Une influence française qui reste limitée par le carcan institutionnel européen
Il est désormais clair que la France utilise sa présidence du Conseil de l’UE pour faire avancer les propositions qui rendront le commerce européen moins naïf et plus durable. Si cette influence ne peut être réfutée, elle reste cependant limitée dans le cadre institutionnel européen. Au sein même de l’instance qui gouverne la politique commerciale européenne (la DG TRADE dans le jargon européen) au sein de laquelle plusieurs personnalités françaises donnent de la voix, les dissensions se font ressentir.

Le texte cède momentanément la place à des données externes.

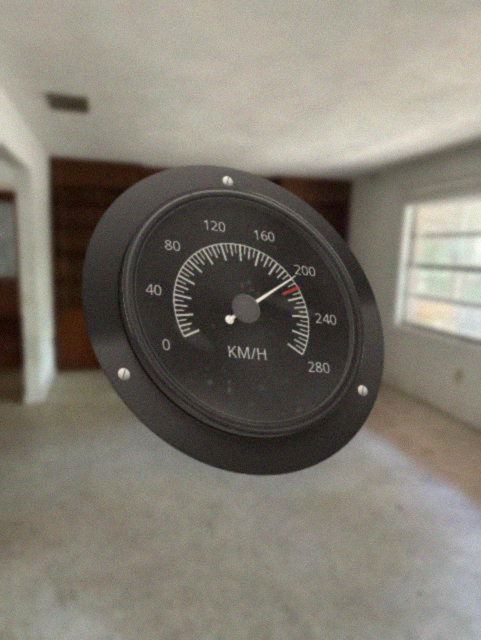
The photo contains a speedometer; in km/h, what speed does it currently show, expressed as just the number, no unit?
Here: 200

De même, si la France détient la présidence du Conseil de l’UE, elle n’a pas la capacité de donner le tempo aux négociations du Parlement européen, l’autre co-législateur. La France fait également face aux réticences des États membres plus partisans du libre échange qui redoutent des mesures de représailles, et des principaux partenaires commerciaux de l’UE.
La nouvelle alliance militaire AUKUS entre l’Australie, les États-Unis et le Royaume-Uni, de septembre 2021 s’est fait l’illustration de l’influence limitée de la France. Alors que cette alliance s’est faite au détriment de l’accord franco-australien sur la livraison de sous-marins nucléaires français, la France n’a pas su, en guise de représailles, empêcher la tenue du sommet transatlantique UE-USA sur le commerce et la technologie, suite à la mobilisation des partisans du libre-échange européen. Bien que beaucoup critiquent la portée et l’utilité de ce forum, cet exemple rappelle que la France ne peut pas imposer unilatéralement sa vision commerciale à l’échelle de l’UE.
Au-delà de son efficacité limitée, il reste essentiel de préciser que l’influence française sur la politique commerciale européenne s’inscrit dans une tendance qui s’est accélérée avec la présidence de Donald Trump et l’identification de la Chine comme un rival systémique. En d’autres termes, la France contribue seulement à accélérer le changement de la politique commerciale européenne, déjà bien enclenché par une Commission européenne qui se veut “géopolitique”.